▶ _Excerpt_
Re: Customizing Nutch 1.5 in Eclipse Juno

Posted by feng lu <am...@gmail.com>.
Hi Parshant

I think the fastest method  to is use nutch 2.1 like Tejas says , it can
extend your own back-end DB through Apache Gora. But it currently only
support HBase, Cassandra etc.

But if you want to modify the source code of nutch 1.x to meet your needs,
you can see the ParseOutputFormat class,  it used to output the parsed data
include content,outlinks, metadata etc. your can implement your own
ParseOutputFormat to direct information to your DB.

But i still  do not recommend to modify the source code.


On Fri, Feb 22, 2013 at 2:45 PM, Prashant More (प्रशांत मोरे) <
morepj@gmail.com> wrote:

> Thank you Tejas.
>
> Your tips helped a lot.
>
> One more thing is, after building, the plugin.folder property should point
> to build/plugins for executing the crawl.
>
> Now it crawling fine. My concern is to locate object which has the content
> and its metadata so that I can capture that and direct to my DB, as
> mentioned earlier. How to do that?
>
> Thanks,
>
> --
> Prashant More
>
>
> On Thu, Feb 7, 2013 at 11:40 AM, Tejas Patil <tejas.patil.cs@gmail.com
> >wrote:
>
> > On Wed, Feb 6, 2013 at 9:23 PM, Prashant More (प्रशांत मोरे) <
> > morepj@gmail.com> wrote:
> >
> > > Thank you Tejas.
> > > I have added all the libraries/jars mentioned in [1], along with my
> > source
> > > jar and other required jars to the classpath. The difference between
> the
> > > bin/nutch script and the tutorial [1] is adding java's tools.jar in the
> > > script, and not adding nutch's build directory in eclipse as we want to
> > use
> > > the source for building nutch.
> >
> > Ok.

▶ _Questions_
(a) In the thread, which Nutch 1.x class outputs the parsed data, including content, outlinks and metadata?
(b) Reproduce the passage from the thread that begins at the words "I think the" and stops after "HBase, Cassandra etc.".
(c) Why does the thread call Nutch 2.1 the fastest method?
The records aren't needed here.

▶ _Dataset excerpts_
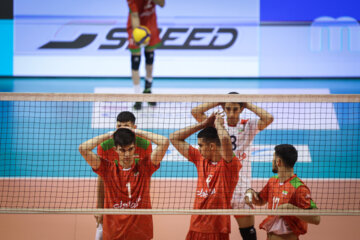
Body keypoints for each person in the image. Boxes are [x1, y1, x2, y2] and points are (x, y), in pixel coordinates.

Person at [191, 92, 274, 240]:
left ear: (241, 109)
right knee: (214, 230)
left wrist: (246, 103)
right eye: (228, 108)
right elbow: (195, 112)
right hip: (220, 185)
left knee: (248, 232)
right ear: (224, 108)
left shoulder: (249, 125)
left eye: (235, 109)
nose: (231, 113)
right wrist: (219, 101)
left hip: (241, 186)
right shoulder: (217, 124)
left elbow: (269, 118)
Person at [79, 127, 169, 240]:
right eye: (122, 150)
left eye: (130, 149)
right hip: (114, 235)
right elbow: (83, 148)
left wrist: (135, 131)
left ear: (135, 148)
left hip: (140, 235)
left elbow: (164, 142)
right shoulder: (107, 169)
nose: (127, 154)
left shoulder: (145, 167)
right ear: (115, 149)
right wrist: (110, 134)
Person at [170, 112, 241, 240]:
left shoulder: (229, 165)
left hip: (217, 229)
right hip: (195, 226)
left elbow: (224, 139)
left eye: (201, 145)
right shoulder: (200, 159)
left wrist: (219, 125)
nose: (199, 149)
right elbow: (174, 137)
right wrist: (203, 124)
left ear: (212, 146)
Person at [94, 111, 152, 239]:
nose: (122, 130)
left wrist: (145, 203)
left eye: (126, 127)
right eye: (119, 126)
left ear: (134, 128)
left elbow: (146, 176)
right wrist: (99, 207)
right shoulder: (105, 146)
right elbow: (101, 179)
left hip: (135, 194)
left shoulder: (145, 145)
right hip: (113, 195)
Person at [245, 144, 320, 240]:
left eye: (273, 159)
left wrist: (291, 208)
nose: (272, 162)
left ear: (278, 162)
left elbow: (316, 218)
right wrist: (250, 193)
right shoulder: (273, 181)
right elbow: (260, 200)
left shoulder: (299, 187)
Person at [126, 0, 165, 110]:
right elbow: (134, 15)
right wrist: (139, 34)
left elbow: (162, 4)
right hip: (136, 27)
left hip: (151, 25)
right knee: (136, 61)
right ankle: (137, 96)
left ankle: (148, 89)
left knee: (149, 59)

▶ _Task responses_
(a) ParseOutputFormat

(b)
I think the fastest method  to is use nutch 2.1 like Tejas says , it can
extend your own back-end DB through Apache Gora. But it currently only
support HBase, Cassandra etc.

(c) Nutch 2.1 lets you extend your own back-end database through Apache Gora. However, it currently supports only HBase, Cassandra and similar databases.